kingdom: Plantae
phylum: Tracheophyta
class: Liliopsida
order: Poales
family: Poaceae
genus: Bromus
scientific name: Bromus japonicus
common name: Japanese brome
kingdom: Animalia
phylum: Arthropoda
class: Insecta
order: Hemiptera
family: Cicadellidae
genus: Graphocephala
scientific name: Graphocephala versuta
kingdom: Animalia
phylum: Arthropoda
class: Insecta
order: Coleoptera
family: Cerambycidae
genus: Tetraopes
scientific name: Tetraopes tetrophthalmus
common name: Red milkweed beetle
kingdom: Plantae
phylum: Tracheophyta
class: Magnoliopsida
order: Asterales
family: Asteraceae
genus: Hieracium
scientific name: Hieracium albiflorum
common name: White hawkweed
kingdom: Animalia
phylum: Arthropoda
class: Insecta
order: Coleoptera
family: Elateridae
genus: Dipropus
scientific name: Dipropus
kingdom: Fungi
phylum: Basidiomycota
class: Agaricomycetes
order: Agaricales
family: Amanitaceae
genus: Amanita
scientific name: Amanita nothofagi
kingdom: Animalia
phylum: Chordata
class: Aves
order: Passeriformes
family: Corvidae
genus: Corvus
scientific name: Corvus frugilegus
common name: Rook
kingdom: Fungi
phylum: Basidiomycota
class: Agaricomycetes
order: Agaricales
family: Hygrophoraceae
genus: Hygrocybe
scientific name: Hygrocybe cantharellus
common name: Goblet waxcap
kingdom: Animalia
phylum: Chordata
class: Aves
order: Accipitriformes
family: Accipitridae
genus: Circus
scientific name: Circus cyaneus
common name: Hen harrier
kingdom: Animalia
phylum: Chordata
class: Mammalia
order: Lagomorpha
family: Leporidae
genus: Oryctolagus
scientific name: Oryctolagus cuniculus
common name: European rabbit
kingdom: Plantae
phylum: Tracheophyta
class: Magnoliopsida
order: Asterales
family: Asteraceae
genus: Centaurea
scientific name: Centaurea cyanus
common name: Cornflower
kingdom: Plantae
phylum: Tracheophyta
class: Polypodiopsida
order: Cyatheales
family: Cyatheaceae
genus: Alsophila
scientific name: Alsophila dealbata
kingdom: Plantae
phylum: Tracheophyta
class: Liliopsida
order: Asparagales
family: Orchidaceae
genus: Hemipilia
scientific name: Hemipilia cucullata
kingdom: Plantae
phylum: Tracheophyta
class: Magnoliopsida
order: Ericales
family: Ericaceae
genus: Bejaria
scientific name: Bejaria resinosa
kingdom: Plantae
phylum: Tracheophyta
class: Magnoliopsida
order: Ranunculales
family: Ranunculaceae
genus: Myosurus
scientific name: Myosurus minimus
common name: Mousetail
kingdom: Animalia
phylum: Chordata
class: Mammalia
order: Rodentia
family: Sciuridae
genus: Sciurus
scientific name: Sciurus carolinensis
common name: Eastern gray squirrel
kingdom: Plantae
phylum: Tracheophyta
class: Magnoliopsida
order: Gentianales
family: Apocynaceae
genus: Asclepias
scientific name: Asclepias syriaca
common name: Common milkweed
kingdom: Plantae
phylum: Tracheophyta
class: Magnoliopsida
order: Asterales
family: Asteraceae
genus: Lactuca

# # # #

▶ _QUÉ SE PIDE_: Actualiza el listado completo reescribiendo todas sus líneas con "vernacular name" en lugar de "common name". Lo demás debe quedar igual.

▶ _SOLUCIÓN DE LA TAREA_:
kingdom: Plantae
phylum: Tracheophyta
class: Liliopsida
order: Poales
family: Poaceae
genus: Bromus
scientific name: Bromus japonicus
vernacular name: Japanese brome
kingdom: Animalia
phylum: Arthropoda
class: Insecta
order: Hemiptera
family: Cicadellidae
genus: Graphocephala
scientific name: Graphocephala versuta
kingdom: Animalia
phylum: Arthropoda
class: Insecta
order: Coleoptera
family: Cerambycidae
genus: Tetraopes
scientific name: Tetraopes tetrophthalmus
vernacular name: Red milkweed beetle
kingdom: Plantae
phylum: Tracheophyta
class: Magnoliopsida
order: Asterales
family: Asteraceae
genus: Hieracium
scientific name: Hieracium albiflorum
vernacular name: White hawkweed
kingdom: Animalia
phylum: Arthropoda
class: Insecta
order: Coleoptera
family: Elateridae
genus: Dipropus
scientific name: Dipropus
kingdom: Fungi
phylum: Basidiomycota
class: Agaricomycetes
order: Agaricales
family: Amanitaceae
genus: Amanita
scientific name: Amanita nothofagi
kingdom: Animalia
phylum: Chordata
class: Aves
order: Passeriformes
family: Corvidae
genus: Corvus
scientific name: Corvus frugilegus
vernacular name: Rook
kingdom: Fungi
phylum: Basidiomycota
class: Agaricomycetes
order: Agaricales
family: Hygrophoraceae
genus: Hygrocybe
scientific name: Hygrocybe cantharellus
vernacular name: Goblet waxcap
kingdom: Animalia
phylum: Chordata
class: Aves
order: Accipitriformes
family: Accipitridae
genus: Circus
scientific name: Circus cyaneus
vernacular name: Hen harrier
kingdom: Animalia
phylum: Chordata
class: Mammalia
order: Lagomorpha
family: Leporidae
genus: Oryctolagus
scientific name: Oryctolagus cuniculus
vernacular name: European rabbit
kingdom: Plantae
phylum: Tracheophyta
class: Magnoliopsida
order: Asterales
family: Asteraceae
genus: Centaurea
scientific name: Centaurea cyanus
vernacular name: Cornflower
kingdom: Plantae
phylum: Tracheophyta
class: Polypodiopsida
order: Cyatheales
family: Cyatheaceae
genus: Alsophila
scientific name: Alsophila dealbata
kingdom: Plantae
phylum: Tracheophyta
class: Liliopsida
order: Asparagales
family: Orchidaceae
genus: Hemipilia
scientific name: Hemipilia cucullata
kingdom: Plantae
phylum: Tracheophyta
class: Magnoliopsida
order: Ericales
family: Ericaceae
genus: Bejaria
scientific name: Bejaria resinosa
kingdom: Plantae
phylum: Tracheophyta
class: Magnoliopsida
order: Ranunculales
family: Ranunculaceae
genus: Myosurus
scientific name: Myosurus minimus
vernacular name: Mousetail
kingdom: Animalia
phylum: Chordata
class: Mammalia
order: Rodentia
family: Sciuridae
genus: Sciurus
scientific name: Sciurus carolinensis
vernacular name: Eastern gray squirrel
kingdom: Plantae
phylum: Tracheophyta
class: Magnoliopsida
order: Gentianales
family: Apocynaceae
genus: Asclepias
scientific name: Asclepias syriaca
vernacular name: Common milkweed
kingdom: Plantae
phylum: Tracheophyta
class: Magnoliopsida
order: Asterales
family: Asteraceae
genus: Lactuca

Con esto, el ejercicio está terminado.